2. SELF-CREATIVITY: Relational power involves taking all that active openness and responding to it self-creatively. We are not just putty in the hands of the world. Relationally powerful people don’t just believe what we are told, or think as we are directed. Rather, we take in the new and thoughtfully integrate it with what we already have and value. We use our existing values and knowledge to sort out what we consider truer and better. But creative transformation demands that we sometimes recognize new truths and values as better than our old ones, requiring us to rethink, reconceive, revalue, and even reconstruct ourselves, our visions, and our actions in response to creativity. Walking a mile in the other person’s moccasins gives us a chance to integrate their wisdom with our own, and see the world through their eyes—but without giving up our own wisdom or eyes. Active openness and self-creativity make it possible to see something creatively new.
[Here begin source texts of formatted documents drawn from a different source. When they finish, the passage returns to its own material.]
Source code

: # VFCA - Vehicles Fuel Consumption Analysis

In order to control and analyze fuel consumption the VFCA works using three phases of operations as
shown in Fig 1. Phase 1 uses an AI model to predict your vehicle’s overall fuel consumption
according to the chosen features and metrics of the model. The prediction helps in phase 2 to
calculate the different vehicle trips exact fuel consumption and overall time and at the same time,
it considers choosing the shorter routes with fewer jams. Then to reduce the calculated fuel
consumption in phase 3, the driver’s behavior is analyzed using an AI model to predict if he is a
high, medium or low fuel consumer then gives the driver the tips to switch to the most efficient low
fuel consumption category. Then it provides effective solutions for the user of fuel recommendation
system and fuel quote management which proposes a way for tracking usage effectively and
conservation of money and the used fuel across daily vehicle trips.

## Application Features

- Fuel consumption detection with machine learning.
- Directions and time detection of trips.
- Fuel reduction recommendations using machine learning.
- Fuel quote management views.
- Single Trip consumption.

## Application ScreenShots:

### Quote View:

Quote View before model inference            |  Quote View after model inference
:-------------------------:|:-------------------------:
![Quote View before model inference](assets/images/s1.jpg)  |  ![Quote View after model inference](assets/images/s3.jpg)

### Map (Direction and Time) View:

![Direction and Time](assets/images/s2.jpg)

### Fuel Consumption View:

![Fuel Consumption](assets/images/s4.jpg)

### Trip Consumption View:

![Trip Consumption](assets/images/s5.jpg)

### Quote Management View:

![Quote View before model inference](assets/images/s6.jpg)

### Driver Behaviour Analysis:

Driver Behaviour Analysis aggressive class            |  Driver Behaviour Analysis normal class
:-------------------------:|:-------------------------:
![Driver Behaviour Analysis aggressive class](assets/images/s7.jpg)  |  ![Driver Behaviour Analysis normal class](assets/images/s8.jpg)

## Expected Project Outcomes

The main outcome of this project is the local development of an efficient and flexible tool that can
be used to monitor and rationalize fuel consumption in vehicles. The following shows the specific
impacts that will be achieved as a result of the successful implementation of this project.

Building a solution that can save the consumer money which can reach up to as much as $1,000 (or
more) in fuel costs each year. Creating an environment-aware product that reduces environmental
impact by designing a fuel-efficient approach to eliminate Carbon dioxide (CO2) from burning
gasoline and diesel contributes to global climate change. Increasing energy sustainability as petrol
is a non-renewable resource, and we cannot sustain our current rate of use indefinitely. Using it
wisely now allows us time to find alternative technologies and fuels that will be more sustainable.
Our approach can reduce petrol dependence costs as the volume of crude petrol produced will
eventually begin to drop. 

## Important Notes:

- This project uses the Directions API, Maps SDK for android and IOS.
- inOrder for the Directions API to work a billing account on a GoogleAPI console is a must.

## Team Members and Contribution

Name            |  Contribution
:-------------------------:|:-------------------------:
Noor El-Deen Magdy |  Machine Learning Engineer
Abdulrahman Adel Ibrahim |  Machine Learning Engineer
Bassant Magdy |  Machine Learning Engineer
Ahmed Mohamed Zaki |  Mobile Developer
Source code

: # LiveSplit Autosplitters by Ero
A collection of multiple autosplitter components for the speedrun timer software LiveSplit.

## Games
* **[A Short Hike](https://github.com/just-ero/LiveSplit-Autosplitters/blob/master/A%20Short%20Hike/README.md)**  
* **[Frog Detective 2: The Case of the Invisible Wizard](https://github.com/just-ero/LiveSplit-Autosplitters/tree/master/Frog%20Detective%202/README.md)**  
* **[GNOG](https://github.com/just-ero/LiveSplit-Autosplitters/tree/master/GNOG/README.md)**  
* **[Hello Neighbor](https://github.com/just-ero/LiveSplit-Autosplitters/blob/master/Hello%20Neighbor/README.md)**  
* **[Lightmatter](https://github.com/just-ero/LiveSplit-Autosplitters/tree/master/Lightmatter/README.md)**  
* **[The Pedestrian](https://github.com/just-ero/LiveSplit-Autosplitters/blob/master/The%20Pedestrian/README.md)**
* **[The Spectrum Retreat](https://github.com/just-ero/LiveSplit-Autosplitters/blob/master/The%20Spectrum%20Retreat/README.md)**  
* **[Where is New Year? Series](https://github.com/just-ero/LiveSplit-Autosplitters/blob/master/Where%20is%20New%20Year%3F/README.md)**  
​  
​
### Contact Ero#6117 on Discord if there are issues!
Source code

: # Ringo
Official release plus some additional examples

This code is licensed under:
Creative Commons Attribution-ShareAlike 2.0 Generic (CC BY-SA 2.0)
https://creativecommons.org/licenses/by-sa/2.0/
3. THE STRENGTH TO SUSTAIN MUTUAL RELATIONSHIPS: Relational power involves the willingness and insight to take in the new and then return to the world and our relationships with more openness, better questions, more sensitivity, and new understanding. It means being willing and able to go back and learn more, to sustain engagement with ideas, experiences, and people, especially when those relations are challenging in some way. It is so easy to avoid growth and change, to dodge conflict, to resist the new. This step leads right back to the start in a spiral. We try to become more actively and intentionally open, and more self-creative.Having walked a mile in another person’s moccasins, we are in a better position to enter creative dialogue with them, and walk further with them.
Relational power takes great strength. In stark contrast to unilateral power, the radical manifestations of relational power are found in people like Martin Luther King, Jr., Mahatma Gandhi, and Jesus. It requires the willingness to endure tremendous suffering while refusing to hate. It demands that we keep our hearts open to those who wish to slam them shut. It means offering to open up a relationship with people who hate us, despise us, and wish to destroy us. “Father forgive them, for they know not what they do.”
The opening quotations above from Martin Luther King, Jr. and the Buddha capture the greatest challenges and achievements of relational power, and make it clear why relational power requires so much more strength that unilateral power. To return hate for hate is easy; but to respond to hatred with love is one of the most difficult things a person can do. Those who can are the saints, the true sages, the greatest hopes for our world. They have hearts, souls, and minds of enormous SIZE.